Federal mahkeme düzeyinde de önemli istisnalar vardır. Genel olarak, taraflar arasında önceden yapılmış bir sözleşme uyuşmazlık halinde bir tarafın diğerine yasal ücretleri ödemesini zorunlu kılıyorsa, Amerikan Kuralı uygulanmayabilir. Ayrıca bazı eyaletler, hükümet kurumlarını içeren davalar, ayrımcılık karşıtı yasalar, tüketici koruma veya kamu yararı taşıyan davalar için yasal ücretlerin geri ödenmesine izin verir. Bu istisnalar, bu tür davalarda davacıların finansal sınırlamalarını ve davaların taşıdığı daha geniş toplumsal etkileri kabul eder.
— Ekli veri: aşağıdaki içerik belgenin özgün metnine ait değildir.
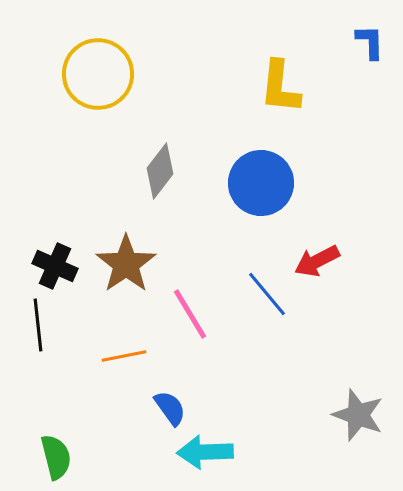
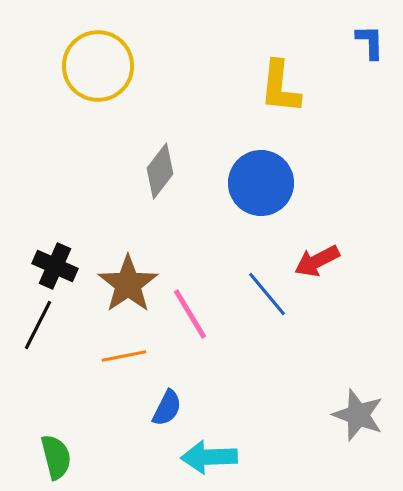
yellow circle: moved 8 px up
brown star: moved 2 px right, 20 px down
black line: rotated 33 degrees clockwise
blue semicircle: moved 3 px left; rotated 63 degrees clockwise
cyan arrow: moved 4 px right, 5 px down
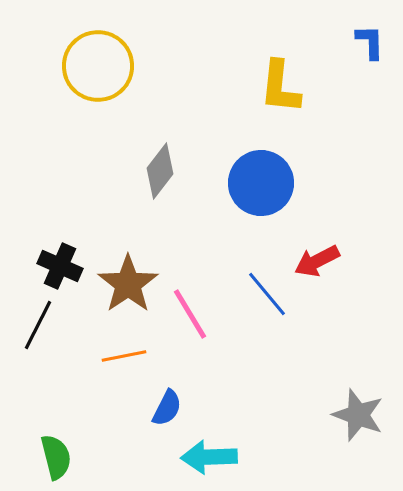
black cross: moved 5 px right
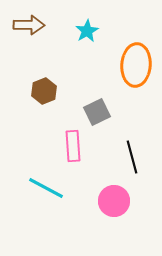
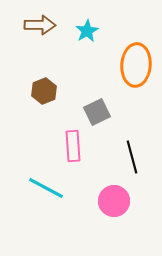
brown arrow: moved 11 px right
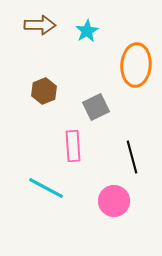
gray square: moved 1 px left, 5 px up
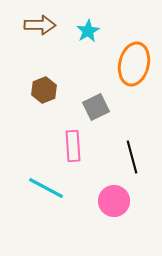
cyan star: moved 1 px right
orange ellipse: moved 2 px left, 1 px up; rotated 9 degrees clockwise
brown hexagon: moved 1 px up
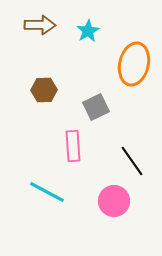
brown hexagon: rotated 20 degrees clockwise
black line: moved 4 px down; rotated 20 degrees counterclockwise
cyan line: moved 1 px right, 4 px down
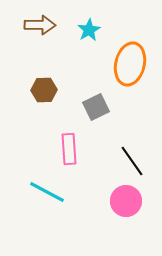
cyan star: moved 1 px right, 1 px up
orange ellipse: moved 4 px left
pink rectangle: moved 4 px left, 3 px down
pink circle: moved 12 px right
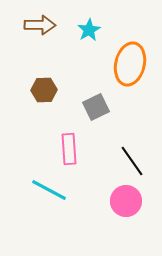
cyan line: moved 2 px right, 2 px up
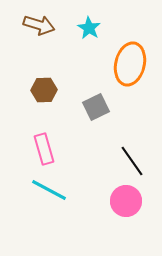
brown arrow: moved 1 px left; rotated 16 degrees clockwise
cyan star: moved 2 px up; rotated 10 degrees counterclockwise
pink rectangle: moved 25 px left; rotated 12 degrees counterclockwise
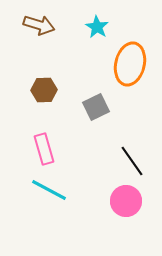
cyan star: moved 8 px right, 1 px up
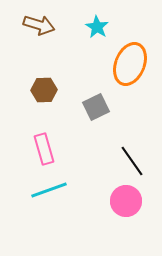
orange ellipse: rotated 9 degrees clockwise
cyan line: rotated 48 degrees counterclockwise
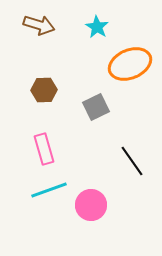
orange ellipse: rotated 45 degrees clockwise
pink circle: moved 35 px left, 4 px down
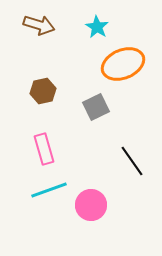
orange ellipse: moved 7 px left
brown hexagon: moved 1 px left, 1 px down; rotated 10 degrees counterclockwise
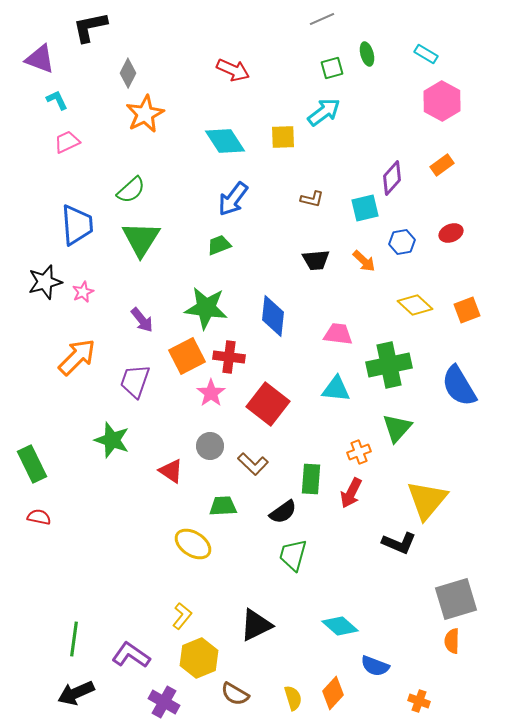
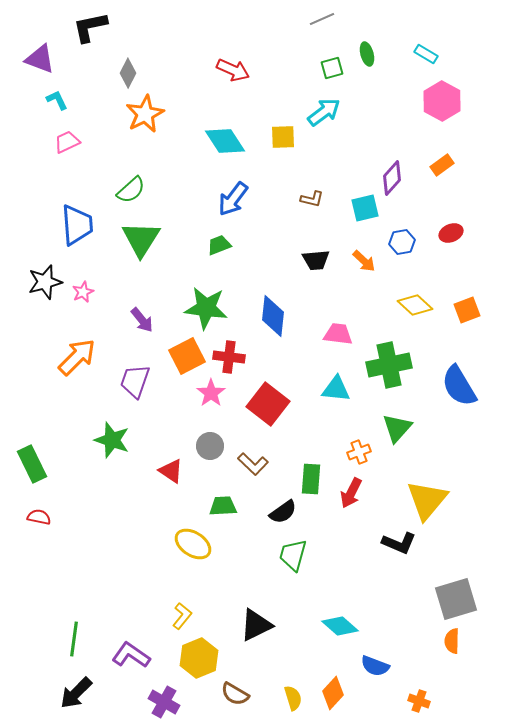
black arrow at (76, 693): rotated 21 degrees counterclockwise
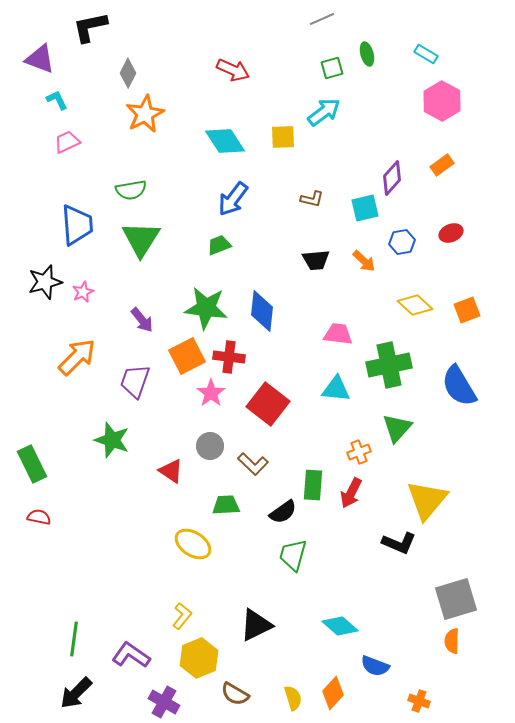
green semicircle at (131, 190): rotated 32 degrees clockwise
blue diamond at (273, 316): moved 11 px left, 5 px up
green rectangle at (311, 479): moved 2 px right, 6 px down
green trapezoid at (223, 506): moved 3 px right, 1 px up
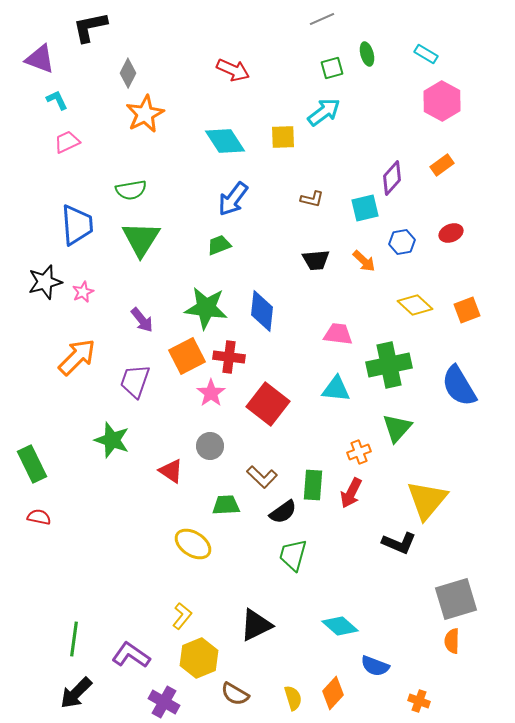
brown L-shape at (253, 464): moved 9 px right, 13 px down
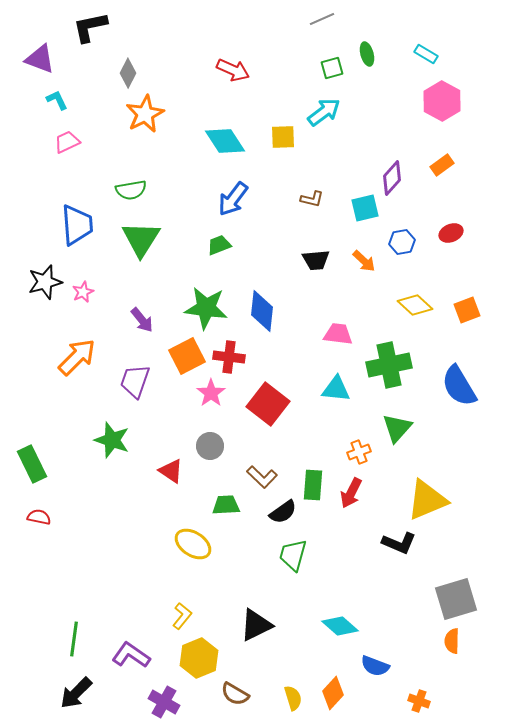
yellow triangle at (427, 500): rotated 27 degrees clockwise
Bir dava reddedildiğinde yasal ücretlerin geri talep edilebilmesi durumu değişkenlik gösterir. Federal Daire'nin yakın tarihli bir kararı, her iki tarafın karşılıklı olarak davanın "with prejudice" şeklinde reddini talep etmesi halinde avukat ücretlerinin talep edilebileceğini belirledi. Ancak tek bir tarafın kendi isteğiyle şikayeti "with prejudice" şeklinde geri çekmesi durumunda yasal ücretler tahsil edilemez. Bu bağlamda, "with prejudice" terimi davacının aynı iddiayı aynı mahkemede yeniden açmasının engellendiği anlamına gelir.
Sonuç
Amerikan Kuralı, ABD adalet sisteminde davacı ve davalının davanın sonucuna bakılmaksızın kendi yasal giderlerini karşılamasını sağlar. Amacı, kişilerin her iki tarafın yasal masraflarını ödemekten korktukları için hak aramaktan vazgeçmelerini önlemek ve adalete erişimi kolaylaştırmaktır. Amerikan Kuralı, genel olarak İngiliz ortak hukukuna kıyasla davacılar lehine görülse de, belirli durumlarda hâkimlerin kuraldan sapmasına olanak tanıyan istisnalar mevcuttur. Bu istisnalar eyaletten eyalete değişir ve Amerikan Kuralı, eleştirilere rağmen adalete erişim ile taraflara haksız mali yük bindirilmesinin önlenmesi arasında bir denge kurmayı amaçlar.